**PROMPT:**
Go through the records and extract every line with the word "TRIANGLE".
** MATERIALS PROVIDED follows **
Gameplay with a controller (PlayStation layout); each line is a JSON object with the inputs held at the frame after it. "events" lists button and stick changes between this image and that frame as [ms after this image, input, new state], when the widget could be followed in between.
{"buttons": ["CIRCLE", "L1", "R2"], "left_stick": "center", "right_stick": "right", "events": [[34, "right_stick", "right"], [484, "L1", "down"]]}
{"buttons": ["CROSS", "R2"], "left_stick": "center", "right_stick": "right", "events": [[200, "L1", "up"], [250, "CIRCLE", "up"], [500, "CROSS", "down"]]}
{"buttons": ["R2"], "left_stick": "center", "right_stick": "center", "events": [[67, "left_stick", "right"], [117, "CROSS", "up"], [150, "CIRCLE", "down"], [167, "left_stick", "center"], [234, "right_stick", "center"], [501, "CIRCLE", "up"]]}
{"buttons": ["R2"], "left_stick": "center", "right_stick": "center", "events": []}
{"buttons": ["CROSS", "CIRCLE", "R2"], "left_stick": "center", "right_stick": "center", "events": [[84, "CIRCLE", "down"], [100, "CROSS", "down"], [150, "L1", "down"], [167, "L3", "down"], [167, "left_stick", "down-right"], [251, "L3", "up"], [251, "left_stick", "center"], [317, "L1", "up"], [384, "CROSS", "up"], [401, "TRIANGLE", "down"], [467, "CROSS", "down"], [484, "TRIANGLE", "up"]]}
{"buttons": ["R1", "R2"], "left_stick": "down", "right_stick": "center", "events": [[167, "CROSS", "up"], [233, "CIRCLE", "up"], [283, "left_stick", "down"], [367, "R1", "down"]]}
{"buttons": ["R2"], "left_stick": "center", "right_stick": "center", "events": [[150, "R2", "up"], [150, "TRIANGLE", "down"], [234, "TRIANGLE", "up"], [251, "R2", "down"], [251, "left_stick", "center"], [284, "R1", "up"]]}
** End of MATERIALS PROVIDED **
**ANSWER FOR THE TASK:**
{"buttons": ["CROSS", "CIRCLE", "R2"], "left_stick": "center", "right_stick": "center", "events": [[84, "CIRCLE", "down"], [100, "CROSS", "down"], [150, "L1", "down"], [167, "L3", "down"], [167, "left_stick", "down-right"], [251, "L3", "up"], [251, "left_stick", "center"], [317, "L1", "up"], [384, "CROSS", "up"], [401, "TRIANGLE", "down"], [467, "CROSS", "down"], [484, "TRIANGLE", "up"]]}
{"buttons": ["R2"], "left_stick": "center", "right_stick": "center", "events": [[150, "R2", "up"], [150, "TRIANGLE", "down"], [234, "TRIANGLE", "up"], [251, "R2", "down"], [251, "left_stick", "center"], [284, "R1", "up"]]}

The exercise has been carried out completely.